◆ **PROVIDED PASSAGE**:
Impulse is the product of the net force and the time interval for which the force acts. Impulse is defined as:

Impulse = F \cdot Δ t

However, from Newton's Second Law, we know that

\begin{matrix} F & = & \frac{Δ p}{Δ t} \\ ∴ F \cdot Δ t & = & Δ p \\ = & Impulse \end{matrix}

Therefore,

Impulse = Δ p

Impulse is equal to the change in momentum of an object. From this equation we see, that for a given change in momentum, $F_{n e t} Δ t$ is fixed. Thus, if $F_{n e t}$ is reduced, $Δ t$ must be increased (i.e. a smaller resultant force must be applied for longer to bring about the same change in momentum). Alternatively if $Δ t$ is reduced (i.e. the resultant force is applied for a shorter period) then the resultant force must be increased to bring about the same change in momentum.

A 150 N resultant force acts on a 300 kg trailer. Calculate how long it takes this force to change the trailer's velocity from 2 m $\cdot$ s $^{- 1}$ to 6 m $\cdot$ s $^{- 1}$ in the same direction. Assume that the forces acts to the right.

◆ **EXERCISE DATA**:
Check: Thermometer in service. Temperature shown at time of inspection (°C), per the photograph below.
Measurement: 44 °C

---

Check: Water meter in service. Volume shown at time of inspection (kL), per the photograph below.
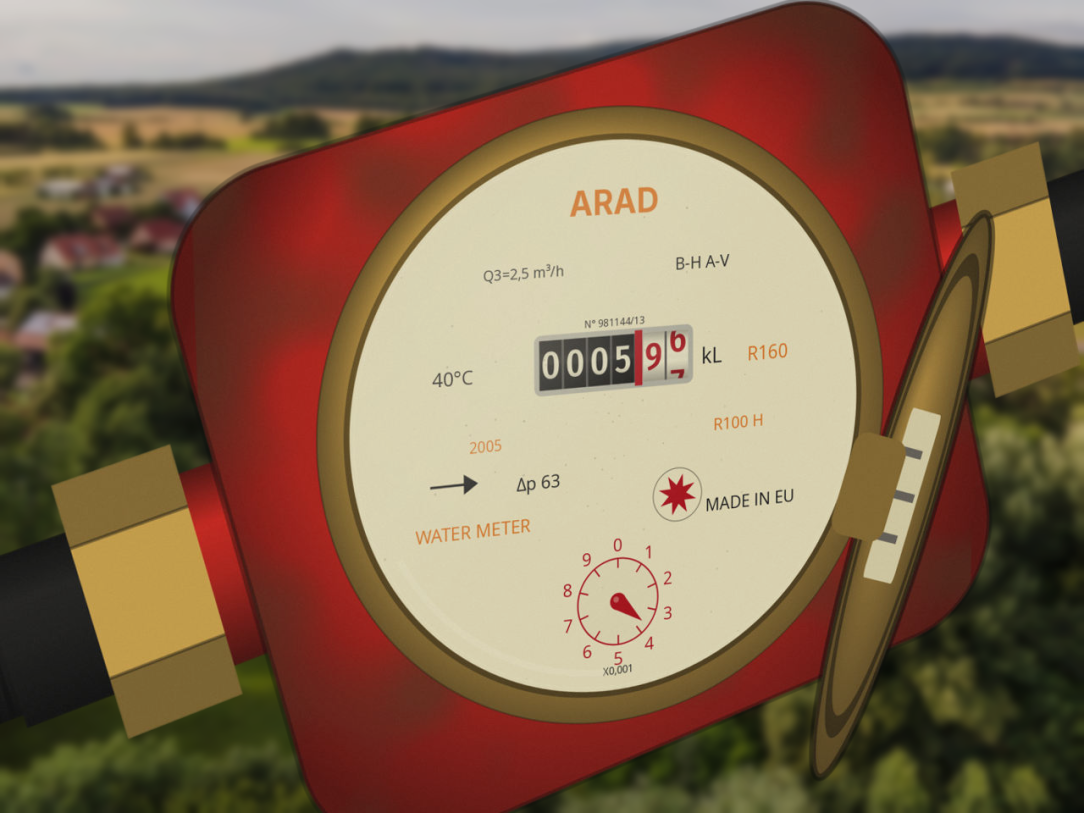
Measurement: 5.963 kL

◆ **PROBLEMS TO SOLVE**:
• 1. Write out the impulse passage from "Impulse is equal" to "change in momentum.".
• 2. For each statement, answer yes or no depending on whether the impulse passage agrees with it, and quote the words that decide it: (a) impulse equals an object's change in momentum; (b) if the force acts for a shorter period, a smaller resultant force gives the same change in momentum; (c) the trailer has a mass of 300 kg.
Rely on the impulse passage alone, not the items.

◆ **PROBLEM SOLUTIONS**:
• 1.
Impulse is equal to the change in momentum of an object. From this equation we see, that for a given change in momentum, $F_{n e t} Δ t$ is fixed. Thus, if $F_{n e t}$ is reduced, $Δ t$ must be increased (i.e. a smaller resultant force must be applied for longer to bring about the same change in momentum). Alternatively if $Δ t$ is reduced (i.e. the resultant force is applied for a shorter period) then the resultant force must be increased to bring about the same change in momentum.

• 2.
(a) Yes: "Impulse is equal to the change in momentum of an object."
(b) No: "then the resultant force must be increased to bring about the same change in momentum."
(c) Yes: "A 150 N resultant force acts on a 300 kg trailer."